Records excerpted from a collection
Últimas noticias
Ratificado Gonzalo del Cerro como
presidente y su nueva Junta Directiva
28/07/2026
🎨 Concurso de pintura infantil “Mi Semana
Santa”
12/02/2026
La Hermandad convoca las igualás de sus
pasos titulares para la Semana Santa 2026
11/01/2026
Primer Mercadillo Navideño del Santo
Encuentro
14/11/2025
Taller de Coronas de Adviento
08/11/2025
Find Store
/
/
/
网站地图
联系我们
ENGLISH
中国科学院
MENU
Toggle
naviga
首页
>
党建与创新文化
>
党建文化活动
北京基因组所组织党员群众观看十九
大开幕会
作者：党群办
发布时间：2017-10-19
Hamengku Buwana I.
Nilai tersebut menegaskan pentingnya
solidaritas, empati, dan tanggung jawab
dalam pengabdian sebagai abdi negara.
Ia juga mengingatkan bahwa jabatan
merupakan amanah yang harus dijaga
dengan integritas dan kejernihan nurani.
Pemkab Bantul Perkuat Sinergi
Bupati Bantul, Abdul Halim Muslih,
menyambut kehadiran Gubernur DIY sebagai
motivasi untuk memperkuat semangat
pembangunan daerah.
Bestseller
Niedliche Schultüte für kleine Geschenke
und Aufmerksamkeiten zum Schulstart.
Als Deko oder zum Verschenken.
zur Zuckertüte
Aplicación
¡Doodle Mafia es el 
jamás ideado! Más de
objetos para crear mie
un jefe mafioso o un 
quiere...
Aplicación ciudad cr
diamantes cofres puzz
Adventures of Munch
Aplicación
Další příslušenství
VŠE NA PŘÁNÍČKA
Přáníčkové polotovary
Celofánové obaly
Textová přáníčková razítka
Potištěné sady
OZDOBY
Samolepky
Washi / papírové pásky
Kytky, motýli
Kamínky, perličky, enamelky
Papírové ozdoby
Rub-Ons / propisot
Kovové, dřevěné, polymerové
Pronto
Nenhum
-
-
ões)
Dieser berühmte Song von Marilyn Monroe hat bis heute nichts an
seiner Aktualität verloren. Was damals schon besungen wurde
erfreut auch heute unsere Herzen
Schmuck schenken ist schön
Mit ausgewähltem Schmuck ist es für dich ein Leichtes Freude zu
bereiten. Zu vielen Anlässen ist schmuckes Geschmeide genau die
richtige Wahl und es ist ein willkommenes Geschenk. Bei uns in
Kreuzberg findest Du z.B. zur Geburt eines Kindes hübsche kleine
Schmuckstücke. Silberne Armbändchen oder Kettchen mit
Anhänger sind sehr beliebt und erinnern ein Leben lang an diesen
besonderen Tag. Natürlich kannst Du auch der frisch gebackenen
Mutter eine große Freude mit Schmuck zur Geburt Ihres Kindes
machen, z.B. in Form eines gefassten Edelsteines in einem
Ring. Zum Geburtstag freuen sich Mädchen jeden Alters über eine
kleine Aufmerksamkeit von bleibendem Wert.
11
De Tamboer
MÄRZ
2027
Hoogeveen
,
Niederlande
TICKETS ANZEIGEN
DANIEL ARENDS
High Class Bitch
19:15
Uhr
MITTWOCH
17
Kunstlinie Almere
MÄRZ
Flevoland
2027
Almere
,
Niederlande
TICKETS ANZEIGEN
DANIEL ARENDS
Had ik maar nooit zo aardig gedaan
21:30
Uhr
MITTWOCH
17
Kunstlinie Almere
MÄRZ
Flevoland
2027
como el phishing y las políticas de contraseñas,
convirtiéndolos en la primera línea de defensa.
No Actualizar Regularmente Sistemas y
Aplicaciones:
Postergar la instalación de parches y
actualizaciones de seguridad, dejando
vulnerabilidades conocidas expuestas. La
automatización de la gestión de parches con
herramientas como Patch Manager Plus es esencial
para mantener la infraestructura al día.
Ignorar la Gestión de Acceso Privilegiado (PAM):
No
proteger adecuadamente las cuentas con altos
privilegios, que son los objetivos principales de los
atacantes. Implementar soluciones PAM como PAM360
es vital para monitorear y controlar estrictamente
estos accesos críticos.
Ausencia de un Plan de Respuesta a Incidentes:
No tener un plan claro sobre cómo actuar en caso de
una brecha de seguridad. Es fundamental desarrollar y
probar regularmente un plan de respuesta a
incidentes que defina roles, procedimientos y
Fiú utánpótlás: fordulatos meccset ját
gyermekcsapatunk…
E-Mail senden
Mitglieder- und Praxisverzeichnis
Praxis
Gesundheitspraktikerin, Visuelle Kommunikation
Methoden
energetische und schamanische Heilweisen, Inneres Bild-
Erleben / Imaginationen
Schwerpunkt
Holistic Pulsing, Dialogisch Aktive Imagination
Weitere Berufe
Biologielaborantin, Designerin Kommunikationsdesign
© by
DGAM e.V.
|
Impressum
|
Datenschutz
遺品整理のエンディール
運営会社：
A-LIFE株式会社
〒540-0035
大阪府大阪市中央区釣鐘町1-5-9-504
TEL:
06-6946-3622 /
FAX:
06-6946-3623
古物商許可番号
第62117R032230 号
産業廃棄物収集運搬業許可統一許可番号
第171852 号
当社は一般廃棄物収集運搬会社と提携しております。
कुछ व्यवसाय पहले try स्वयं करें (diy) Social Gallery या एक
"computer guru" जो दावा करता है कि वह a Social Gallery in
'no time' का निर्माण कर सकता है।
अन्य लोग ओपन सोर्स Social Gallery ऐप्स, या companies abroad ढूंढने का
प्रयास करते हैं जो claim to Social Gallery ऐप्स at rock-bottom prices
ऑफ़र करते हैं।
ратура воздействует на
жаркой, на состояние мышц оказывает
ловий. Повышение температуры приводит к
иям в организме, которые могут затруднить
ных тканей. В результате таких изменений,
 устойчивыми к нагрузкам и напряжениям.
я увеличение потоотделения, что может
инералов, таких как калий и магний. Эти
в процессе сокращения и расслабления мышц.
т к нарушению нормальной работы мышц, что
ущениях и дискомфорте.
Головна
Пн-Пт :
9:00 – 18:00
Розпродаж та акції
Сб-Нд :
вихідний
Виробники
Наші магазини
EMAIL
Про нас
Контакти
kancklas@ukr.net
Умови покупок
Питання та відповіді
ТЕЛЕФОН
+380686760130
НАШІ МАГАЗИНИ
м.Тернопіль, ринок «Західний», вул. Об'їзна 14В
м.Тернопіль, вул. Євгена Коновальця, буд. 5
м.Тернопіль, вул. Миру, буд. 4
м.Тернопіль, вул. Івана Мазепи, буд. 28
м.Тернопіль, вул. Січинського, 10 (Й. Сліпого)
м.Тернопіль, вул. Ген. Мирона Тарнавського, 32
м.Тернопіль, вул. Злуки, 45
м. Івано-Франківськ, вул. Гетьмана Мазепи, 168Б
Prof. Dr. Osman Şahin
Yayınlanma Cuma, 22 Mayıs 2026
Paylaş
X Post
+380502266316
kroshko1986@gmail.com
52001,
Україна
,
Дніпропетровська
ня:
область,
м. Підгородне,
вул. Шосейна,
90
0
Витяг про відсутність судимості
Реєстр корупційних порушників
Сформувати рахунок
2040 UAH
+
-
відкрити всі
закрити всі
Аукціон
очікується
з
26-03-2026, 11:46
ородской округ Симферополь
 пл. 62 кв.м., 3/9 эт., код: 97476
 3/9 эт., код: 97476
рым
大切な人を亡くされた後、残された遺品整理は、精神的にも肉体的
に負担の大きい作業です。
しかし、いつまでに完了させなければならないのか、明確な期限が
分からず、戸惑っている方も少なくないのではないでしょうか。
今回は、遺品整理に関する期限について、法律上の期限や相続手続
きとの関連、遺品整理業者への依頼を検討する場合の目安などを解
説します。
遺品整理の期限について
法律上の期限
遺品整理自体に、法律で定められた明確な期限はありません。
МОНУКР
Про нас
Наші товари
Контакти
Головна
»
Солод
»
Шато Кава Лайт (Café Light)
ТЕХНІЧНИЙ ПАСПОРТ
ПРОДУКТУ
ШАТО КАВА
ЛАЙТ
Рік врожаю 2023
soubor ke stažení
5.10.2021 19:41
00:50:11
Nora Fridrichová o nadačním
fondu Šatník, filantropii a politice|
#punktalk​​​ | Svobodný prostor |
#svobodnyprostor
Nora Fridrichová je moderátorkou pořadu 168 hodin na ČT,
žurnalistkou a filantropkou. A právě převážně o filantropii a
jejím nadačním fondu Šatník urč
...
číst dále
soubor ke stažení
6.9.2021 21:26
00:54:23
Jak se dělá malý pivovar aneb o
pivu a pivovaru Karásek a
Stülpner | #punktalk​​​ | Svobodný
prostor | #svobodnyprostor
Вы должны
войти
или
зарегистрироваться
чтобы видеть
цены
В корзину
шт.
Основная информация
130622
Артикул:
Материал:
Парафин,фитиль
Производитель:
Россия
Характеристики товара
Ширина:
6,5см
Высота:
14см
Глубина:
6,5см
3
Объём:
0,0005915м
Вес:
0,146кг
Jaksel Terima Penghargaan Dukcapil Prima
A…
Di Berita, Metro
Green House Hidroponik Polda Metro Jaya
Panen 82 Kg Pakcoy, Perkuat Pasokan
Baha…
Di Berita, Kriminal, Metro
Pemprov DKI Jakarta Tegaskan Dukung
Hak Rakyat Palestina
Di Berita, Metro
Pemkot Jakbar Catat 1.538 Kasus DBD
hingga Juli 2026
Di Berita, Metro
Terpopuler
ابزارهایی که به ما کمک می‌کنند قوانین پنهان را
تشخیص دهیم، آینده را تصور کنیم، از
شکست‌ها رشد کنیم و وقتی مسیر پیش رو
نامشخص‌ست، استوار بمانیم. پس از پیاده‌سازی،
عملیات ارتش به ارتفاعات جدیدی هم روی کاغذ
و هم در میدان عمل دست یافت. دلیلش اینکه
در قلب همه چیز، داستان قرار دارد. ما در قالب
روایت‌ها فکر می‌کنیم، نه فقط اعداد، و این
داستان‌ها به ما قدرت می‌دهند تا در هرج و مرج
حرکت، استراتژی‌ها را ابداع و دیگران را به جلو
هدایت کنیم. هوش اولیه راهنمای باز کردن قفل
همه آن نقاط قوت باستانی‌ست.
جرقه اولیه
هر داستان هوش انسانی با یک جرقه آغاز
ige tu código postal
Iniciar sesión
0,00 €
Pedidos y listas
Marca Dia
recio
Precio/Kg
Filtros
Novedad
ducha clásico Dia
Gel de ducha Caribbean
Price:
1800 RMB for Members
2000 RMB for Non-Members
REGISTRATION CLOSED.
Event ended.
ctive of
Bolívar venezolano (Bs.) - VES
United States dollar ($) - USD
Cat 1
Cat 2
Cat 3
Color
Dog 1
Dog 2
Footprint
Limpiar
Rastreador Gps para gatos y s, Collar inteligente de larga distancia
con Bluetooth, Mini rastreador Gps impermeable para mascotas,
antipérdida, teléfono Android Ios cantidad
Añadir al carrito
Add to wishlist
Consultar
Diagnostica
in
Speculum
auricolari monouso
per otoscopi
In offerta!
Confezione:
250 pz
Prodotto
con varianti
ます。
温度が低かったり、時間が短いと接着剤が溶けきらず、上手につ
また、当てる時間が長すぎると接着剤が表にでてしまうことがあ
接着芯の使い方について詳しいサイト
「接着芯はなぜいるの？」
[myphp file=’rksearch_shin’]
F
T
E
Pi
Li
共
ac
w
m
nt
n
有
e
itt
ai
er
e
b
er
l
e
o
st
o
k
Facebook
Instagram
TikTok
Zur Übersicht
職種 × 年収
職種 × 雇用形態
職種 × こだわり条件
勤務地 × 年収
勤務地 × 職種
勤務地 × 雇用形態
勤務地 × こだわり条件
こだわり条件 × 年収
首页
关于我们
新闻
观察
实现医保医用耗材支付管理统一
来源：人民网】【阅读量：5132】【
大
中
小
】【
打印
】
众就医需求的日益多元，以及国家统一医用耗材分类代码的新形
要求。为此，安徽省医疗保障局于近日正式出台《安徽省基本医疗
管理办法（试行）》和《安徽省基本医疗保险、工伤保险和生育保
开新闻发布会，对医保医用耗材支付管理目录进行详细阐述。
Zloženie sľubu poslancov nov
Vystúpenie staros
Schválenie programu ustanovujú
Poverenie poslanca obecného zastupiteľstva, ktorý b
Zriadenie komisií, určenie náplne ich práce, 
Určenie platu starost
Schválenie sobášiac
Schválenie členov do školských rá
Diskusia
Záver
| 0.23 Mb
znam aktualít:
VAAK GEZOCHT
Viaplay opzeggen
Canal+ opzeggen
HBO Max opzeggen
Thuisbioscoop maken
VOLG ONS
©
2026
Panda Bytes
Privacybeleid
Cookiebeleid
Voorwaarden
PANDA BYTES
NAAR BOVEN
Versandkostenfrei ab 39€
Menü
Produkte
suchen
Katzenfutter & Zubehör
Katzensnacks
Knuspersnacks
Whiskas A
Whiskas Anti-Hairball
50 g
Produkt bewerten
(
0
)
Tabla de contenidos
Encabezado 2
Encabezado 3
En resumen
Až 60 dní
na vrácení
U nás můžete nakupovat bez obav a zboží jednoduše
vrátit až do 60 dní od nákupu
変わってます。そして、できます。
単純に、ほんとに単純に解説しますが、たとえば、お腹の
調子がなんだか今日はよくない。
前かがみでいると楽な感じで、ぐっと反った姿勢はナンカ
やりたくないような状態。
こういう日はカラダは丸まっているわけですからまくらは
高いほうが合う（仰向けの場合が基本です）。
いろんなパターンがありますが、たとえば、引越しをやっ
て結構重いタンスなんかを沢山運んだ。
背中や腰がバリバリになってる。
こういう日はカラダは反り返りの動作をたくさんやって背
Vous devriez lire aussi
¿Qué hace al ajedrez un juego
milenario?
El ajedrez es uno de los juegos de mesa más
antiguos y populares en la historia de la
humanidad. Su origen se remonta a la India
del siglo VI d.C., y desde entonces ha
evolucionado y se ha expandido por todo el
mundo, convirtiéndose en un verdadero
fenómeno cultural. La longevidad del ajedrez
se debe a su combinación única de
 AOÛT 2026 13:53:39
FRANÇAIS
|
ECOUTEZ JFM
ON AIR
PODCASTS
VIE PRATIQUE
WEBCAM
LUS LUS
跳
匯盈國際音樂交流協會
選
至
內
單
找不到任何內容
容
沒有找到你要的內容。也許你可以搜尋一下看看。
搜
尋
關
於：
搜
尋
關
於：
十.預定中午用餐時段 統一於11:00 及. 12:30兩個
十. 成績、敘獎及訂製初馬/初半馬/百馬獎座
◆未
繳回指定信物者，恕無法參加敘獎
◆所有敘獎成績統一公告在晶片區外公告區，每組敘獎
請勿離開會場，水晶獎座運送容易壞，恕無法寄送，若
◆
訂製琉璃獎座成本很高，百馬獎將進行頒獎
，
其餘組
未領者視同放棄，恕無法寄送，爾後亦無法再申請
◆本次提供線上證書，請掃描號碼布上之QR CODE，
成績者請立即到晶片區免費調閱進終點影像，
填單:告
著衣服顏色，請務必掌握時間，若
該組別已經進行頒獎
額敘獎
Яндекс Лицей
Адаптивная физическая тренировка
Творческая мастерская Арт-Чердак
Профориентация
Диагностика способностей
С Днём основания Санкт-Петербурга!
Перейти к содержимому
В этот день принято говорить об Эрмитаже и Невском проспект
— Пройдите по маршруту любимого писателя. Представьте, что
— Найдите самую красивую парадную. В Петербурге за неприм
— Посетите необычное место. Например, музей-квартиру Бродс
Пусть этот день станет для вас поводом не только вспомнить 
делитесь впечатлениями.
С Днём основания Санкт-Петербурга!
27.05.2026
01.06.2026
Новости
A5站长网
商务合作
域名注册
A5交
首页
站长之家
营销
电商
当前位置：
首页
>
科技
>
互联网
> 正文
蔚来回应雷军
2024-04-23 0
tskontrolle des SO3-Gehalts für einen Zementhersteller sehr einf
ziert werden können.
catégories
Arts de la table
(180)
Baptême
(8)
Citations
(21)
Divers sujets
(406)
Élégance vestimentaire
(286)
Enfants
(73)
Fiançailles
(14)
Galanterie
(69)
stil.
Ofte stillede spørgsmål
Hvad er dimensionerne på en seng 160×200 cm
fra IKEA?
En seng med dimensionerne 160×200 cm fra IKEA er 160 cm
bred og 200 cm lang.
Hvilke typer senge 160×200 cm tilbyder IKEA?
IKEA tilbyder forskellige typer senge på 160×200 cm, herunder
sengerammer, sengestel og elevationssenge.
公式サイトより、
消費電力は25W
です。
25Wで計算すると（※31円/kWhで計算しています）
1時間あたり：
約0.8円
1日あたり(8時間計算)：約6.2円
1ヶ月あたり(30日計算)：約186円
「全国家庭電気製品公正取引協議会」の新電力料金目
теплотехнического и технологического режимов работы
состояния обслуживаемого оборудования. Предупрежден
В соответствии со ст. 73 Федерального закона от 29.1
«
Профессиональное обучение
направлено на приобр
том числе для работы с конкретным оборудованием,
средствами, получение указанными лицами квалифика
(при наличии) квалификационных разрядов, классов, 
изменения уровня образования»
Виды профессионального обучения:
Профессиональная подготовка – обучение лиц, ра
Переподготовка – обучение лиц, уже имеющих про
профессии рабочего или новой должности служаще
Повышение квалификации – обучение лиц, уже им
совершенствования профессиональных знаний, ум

What is being asked: Copy the items from the beginning through the line containing "Niedliche Schultüte für kleine Geschenke", substituting "Sleman" for every "Bantul" and leaving everything else untouched.

Solution to the exercise:
Últimas noticias
Ratificado Gonzalo del Cerro como
presidente y su nueva Junta Directiva
28/07/2026
🎨 Concurso de pintura infantil “Mi Semana
Santa”
12/02/2026
La Hermandad convoca las igualás de sus
pasos titulares para la Semana Santa 2026
11/01/2026
Primer Mercadillo Navideño del Santo
Encuentro
14/11/2025
Taller de Coronas de Adviento
08/11/2025
Find Store
/
/
/
网站地图
联系我们
ENGLISH
中国科学院
MENU
Toggle
naviga
首页
>
党建与创新文化
>
党建文化活动
北京基因组所组织党员群众观看十九
大开幕会
作者：党群办
发布时间：2017-10-19
Hamengku Buwana I.
Nilai tersebut menegaskan pentingnya
solidaritas, empati, dan tanggung jawab
dalam pengabdian sebagai abdi negara.
Ia juga mengingatkan bahwa jabatan
merupakan amanah yang harus dijaga
dengan integritas dan kejernihan nurani.
Pemkab Sleman Perkuat Sinergi
Bupati Sleman, Abdul Halim Muslih,
menyambut kehadiran Gubernur DIY sebagai
motivasi untuk memperkuat semangat
pembangunan daerah.
Bestseller
Niedliche Schultüte für kleine Geschenke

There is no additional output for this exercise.